Early identification of at risk students in higher education depends on predictive models that maintain accuracy across successive cohorts -- a requirement that single-cohort modeling approaches fail to meet. This study evaluates Bayesian updating with informative priors from a previous cohort to improve cross-cohort prediction robustness using digital trace data. We fit weekly Bayesian linear, logistic, and ordinal regression models with either uninformative default priors or informative priors derived from posterior distributions of a preceding cohort. Models were applied to six weekly self-regulated learning (SRL)-aligned engagement indicators from two consecutive cohorts of students in a blended first-year mathematics course (N1 = 307; N2 = 323). Outcomes were exam points, final grades, and a binary at risk indicator. The models were evaluated weekly based on accuracy, sensitivity, and RMSE. In the source cohort, performance was already substantial by week 6. In the target cohort, informative priors improved early classification: Logistic models with priors reduced misclassification by 22% and false negatives by 38% in week 3 relative to the uninformative default. Ordinal models with priors similarly showed the strongest improvements in early weeks, reducing misclassification by 42% in week 2 and reaching an accuracy of .77 by week 4. Linear models showed little benefit from prior information. These findings demonstrate that Bayesian updating is a viable method for improving early classification performance across cohorts, with gains concentrated in the early weeks of the semester when current-cohort data are scarce.
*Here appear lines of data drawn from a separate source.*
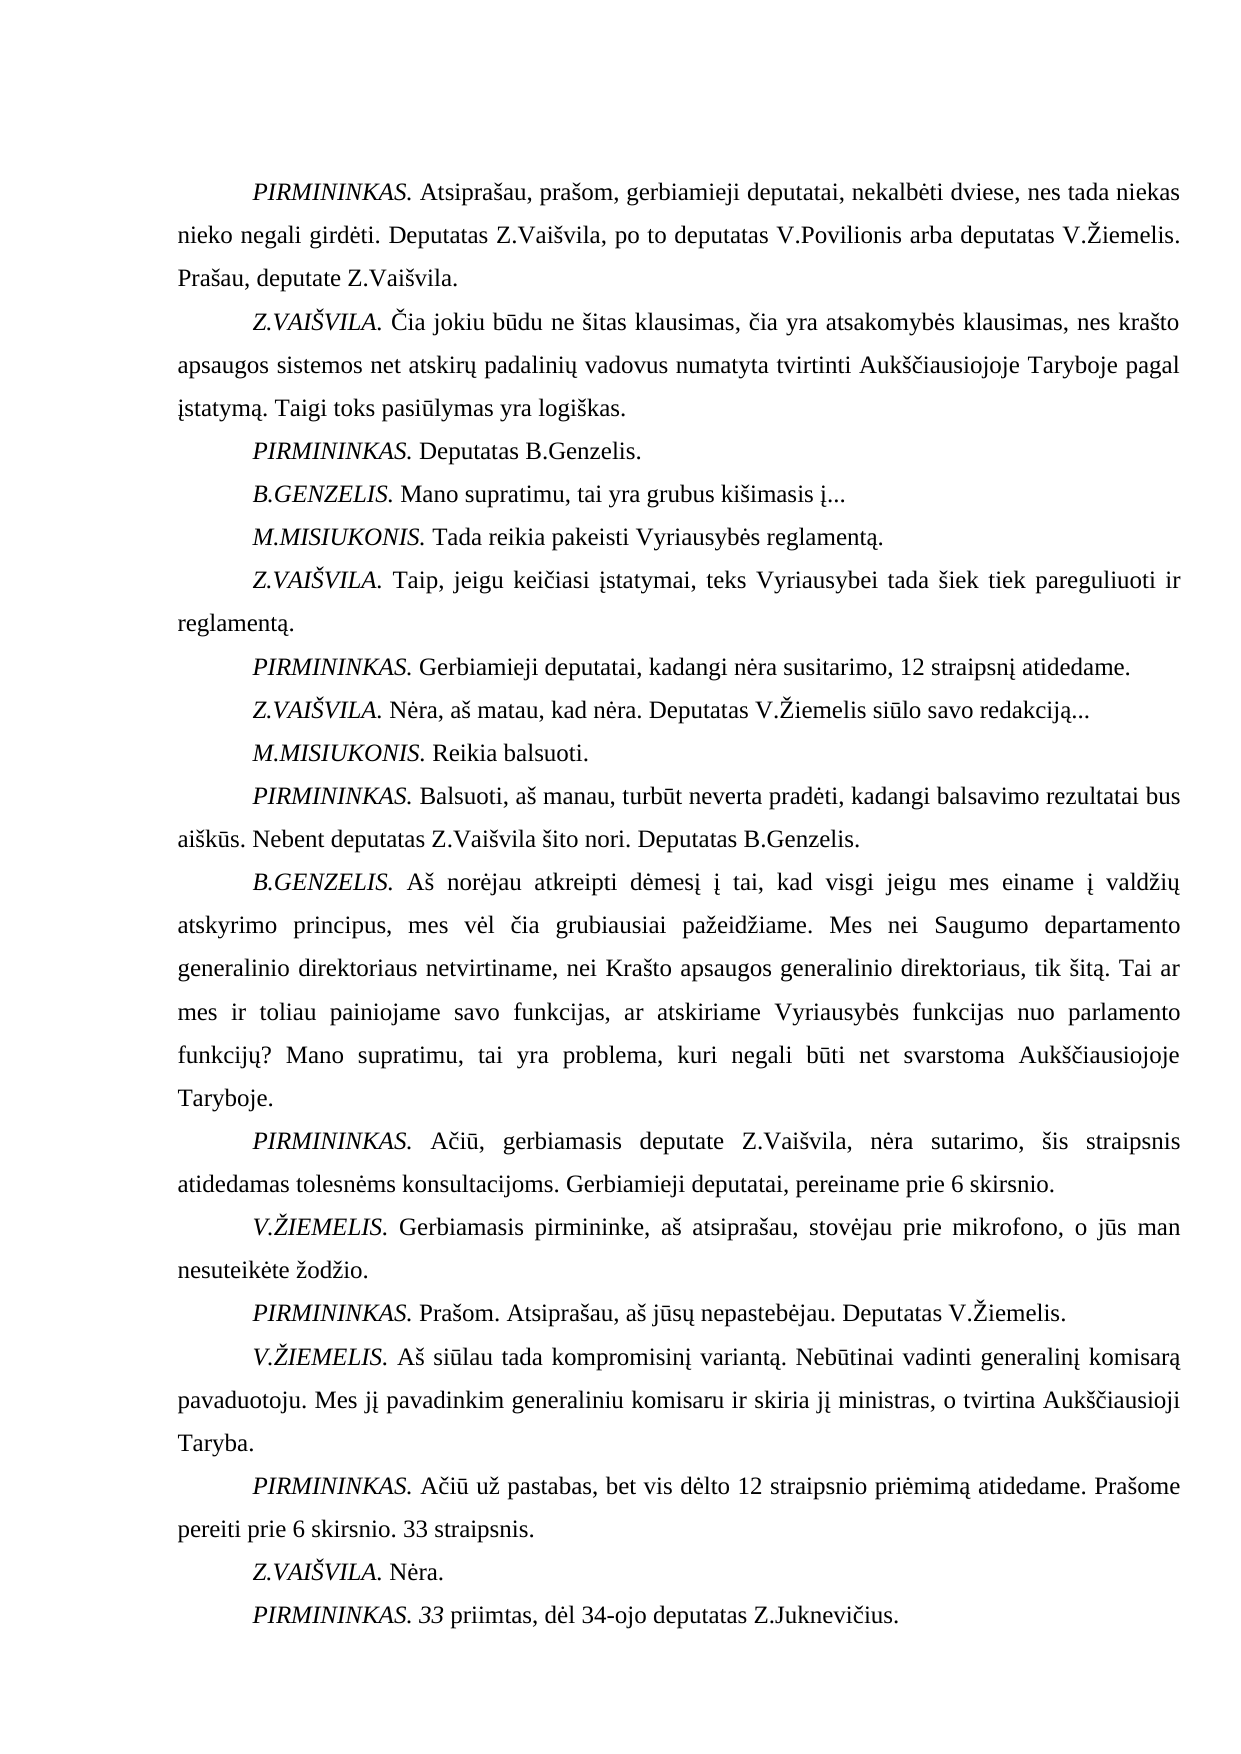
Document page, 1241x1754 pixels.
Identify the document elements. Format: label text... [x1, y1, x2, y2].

text B.GENZELIS. Mano supratimu, tai yra grubus kišimasis į... [177, 479, 1181, 508]
text Z.VAIŠVILA. Taip, jeigu keičiasi įstatymai, teks Vyriausybei tada šiek tiek pareguliuoti ir reglamentą. [177, 565, 1181, 637]
text Z.VAIŠVILA. Čia jokiu būdu ne šitas klausimas, čia yra atsakomybės klausimas, nes krašto apsaugos sistemos net atskirų padalinių vadovus numatyta tvirtinti Aukščiausiojoje Taryboje pagal įstatymą. Taigi toks pasiūlymas yra logiškas. [177, 307, 1181, 422]
text V.ŽIEMELIS. Gerbiamasis pirmininke, aš atsiprašau, stovėjau prie mikrofono, o jūs man nesuteikėte žodžio. [177, 1212, 1181, 1284]
text V.ŽIEMELIS. Aš siūlau tada kompromisinį variantą. Nebūtinai vadinti generalinį komisarą pavaduotoju. Mes jį pavadinkim generaliniu komisaru ir skiria jį ministras, o tvirtina Aukščiausioji Taryba. [177, 1342, 1181, 1457]
text PIRMININKAS. Deputatas B.Genzelis. [177, 436, 1181, 465]
text Z.VAIŠVILA. Nėra. [177, 1557, 1181, 1586]
text PIRMININKAS. 33 priimtas, dėl 34-ojo deputatas Z.Juknevičius. [177, 1600, 1181, 1629]
text PIRMININKAS. Gerbiamieji deputatai, kadangi nėra susitarimo, 12 straipsnį atidedame. [177, 652, 1181, 680]
text PIRMININKAS. Balsuoti, aš manau, turbūt neverta pradėti, kadangi balsavimo rezultatai bus aiškūs. Nebent deputatas Z.Vaišvila šito nori. Deputatas B.Genzelis. [177, 781, 1181, 853]
text PIRMININKAS. Ačiū, gerbiamasis deputate Z.Vaišvila, nėra sutarimo, šis straipsnis atidedamas tolesnėms konsultacijoms. Gerbiamieji deputatai, pereiname prie 6 skirsnio. [177, 1126, 1181, 1198]
text PIRMININKAS. Atsiprašau, prašom, gerbiamieji deputatai, nekalbėti dviese, nes tada niekas nieko negali girdėti. Deputatas Z.Vaišvila, po to deputatas V.Povilionis arba deputatas V.Žiemelis. Prašau, deputate Z.Vaišvila. [177, 177, 1181, 292]
text M.MISIUKONIS. Reikia balsuoti. [177, 738, 1181, 767]
text Z.VAIŠVILA. Nėra, aš matau, kad nėra. Deputatas V.Žiemelis siūlo savo redakciją... [177, 695, 1181, 723]
text PIRMININKAS. Ačiū už pastabas, bet vis dėlto 12 straipsnio priėmimą atidedame. Prašome pereiti prie 6 skirsnio. 33 straipsnis. [177, 1471, 1181, 1543]
text PIRMININKAS. Prašom. Atsiprašau, aš jūsų nepastebėjau. Deputatas V.Žiemelis. [177, 1298, 1181, 1327]
text B.GENZELIS. Aš norėjau atkreipti dėmesį į tai, kad visgi jeigu mes einame į valdžių atskyrimo principus, mes vėl čia grubiausiai pažeidžiame. Mes nei Saugumo departamento generalinio direktoriaus netvirtiname, nei Krašto apsaugos generalinio direktoriaus, tik šitą. Tai ar mes ir toliau painiojame savo funkcijas, ar atskiriame Vyriausybės funkcijas nuo parlamento funkcijų? Mano supratimu, tai yra problema, kuri negali būti net svarstoma Aukščiausiojoje Taryboje. [177, 867, 1181, 1112]
text M.MISIUKONIS. Tada reikia pakeisti Vyriausybės reglamentą. [177, 522, 1181, 551]
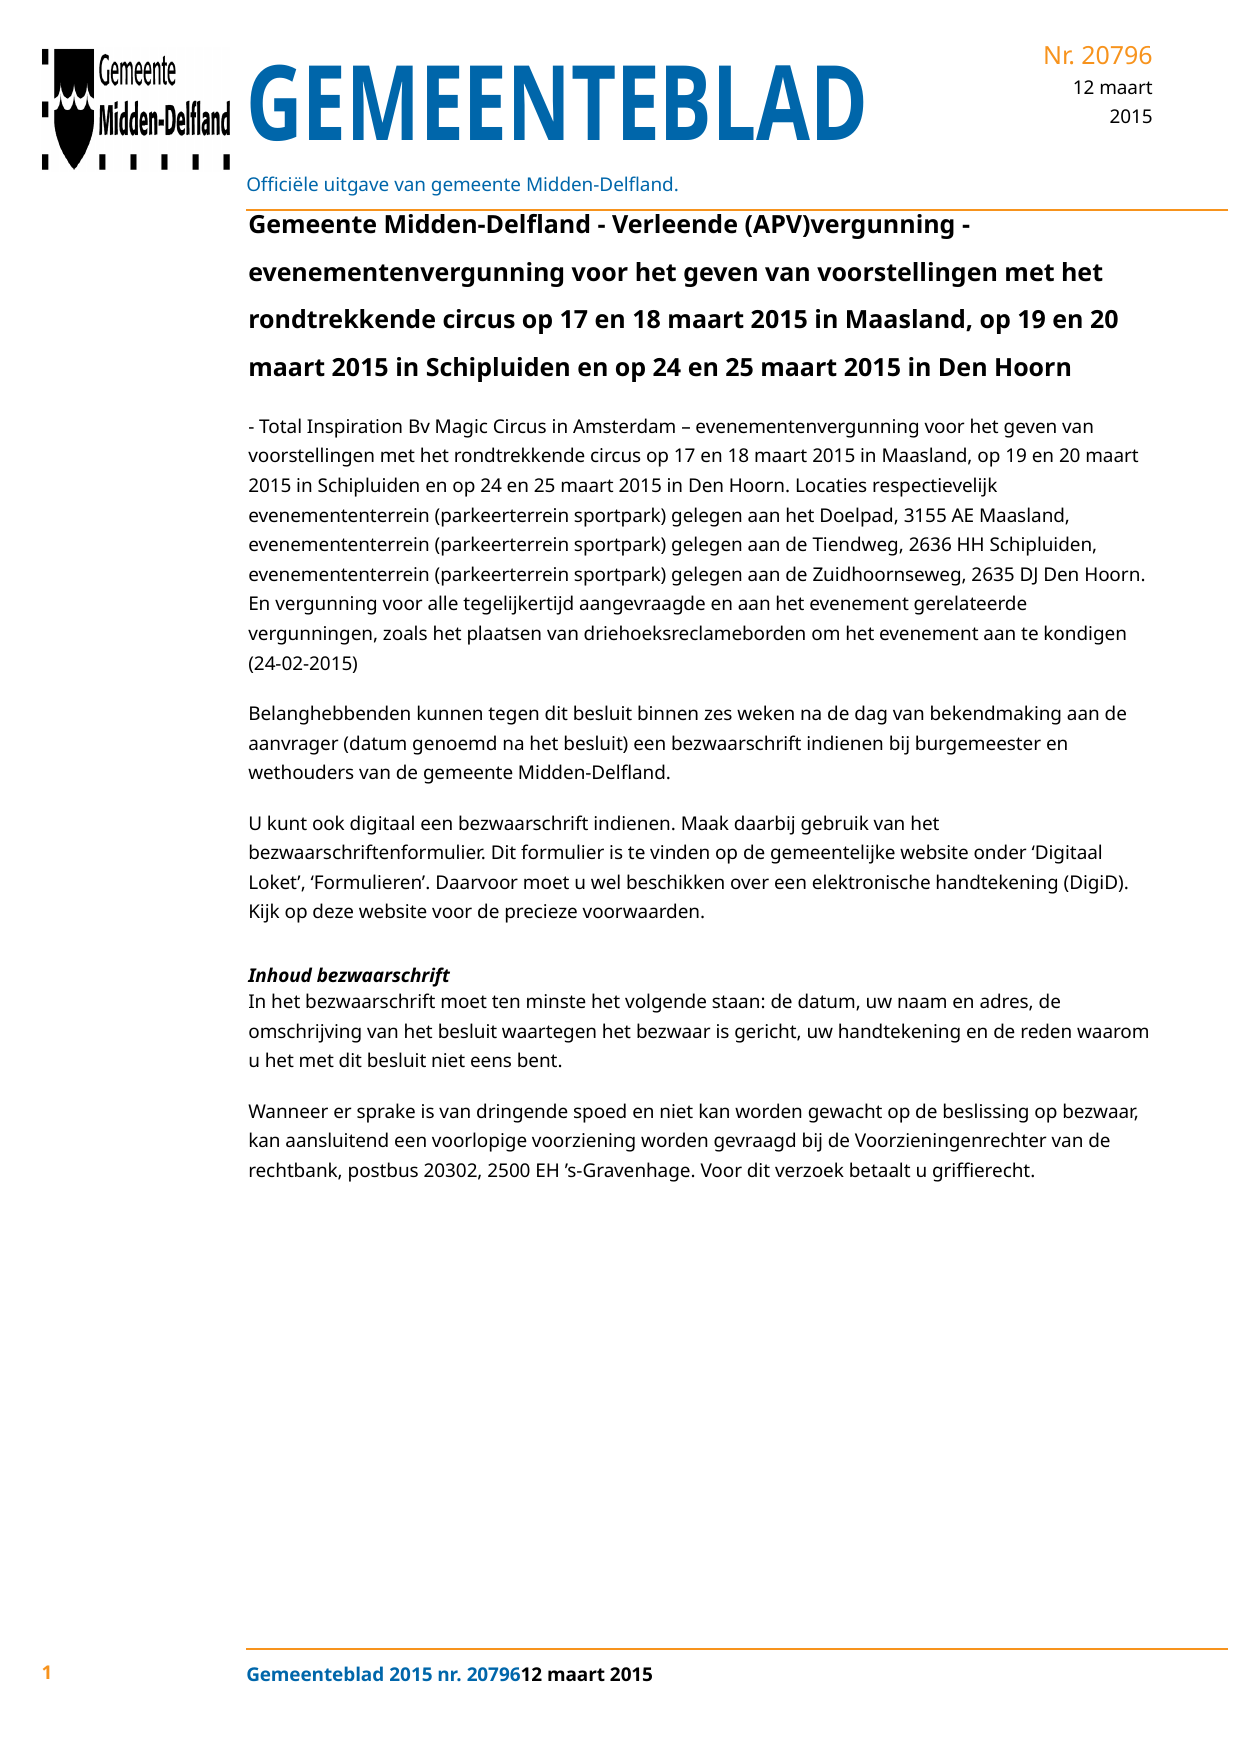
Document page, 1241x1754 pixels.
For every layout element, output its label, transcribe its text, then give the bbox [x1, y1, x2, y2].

翻译：高等教育中早期识别学业风险学生依赖于能跨连续队列保持准确性的预测模型——这一需求是单队列建模方法无法满足的。本研究评估了采用前一个队列信息先验的贝叶斯更新方法，利用数字轨迹数据提升跨队列预测的鲁棒性。我们分别以无信息默认先验或基于前序队列后验分布的信息先验，拟合了每周的贝叶斯线性、逻辑斯蒂和序数回归模型。模型应用于某混合式大学数学课程连续两个队列学生（N1=307；N2=323）的六项每周自调节学习（SRL）对齐的参与度指标。结果变量包括考试分数、最终成绩及二分类风险指标。每周基于准确率、敏感性和均方根误差评估模型。在源队列中，模型至第六周时已展现显著性能。在目标队列中，信息先验改善了早期分类：相较无信息默认先验，采用先验的逻辑斯蒂模型在第三周将误分类率降低22%，假阴性率降低38%。带先验的序数模型同样在早期周次表现出最强改善，第二周误分类率降低42%，第四周准确率达0.77。线性模型则几乎未从先验信息中获益。这些发现表明，贝叶斯更新是改善跨队列早期分类性能的可行方法，其增益主要集中于当前队列数据稀缺的学期初几周。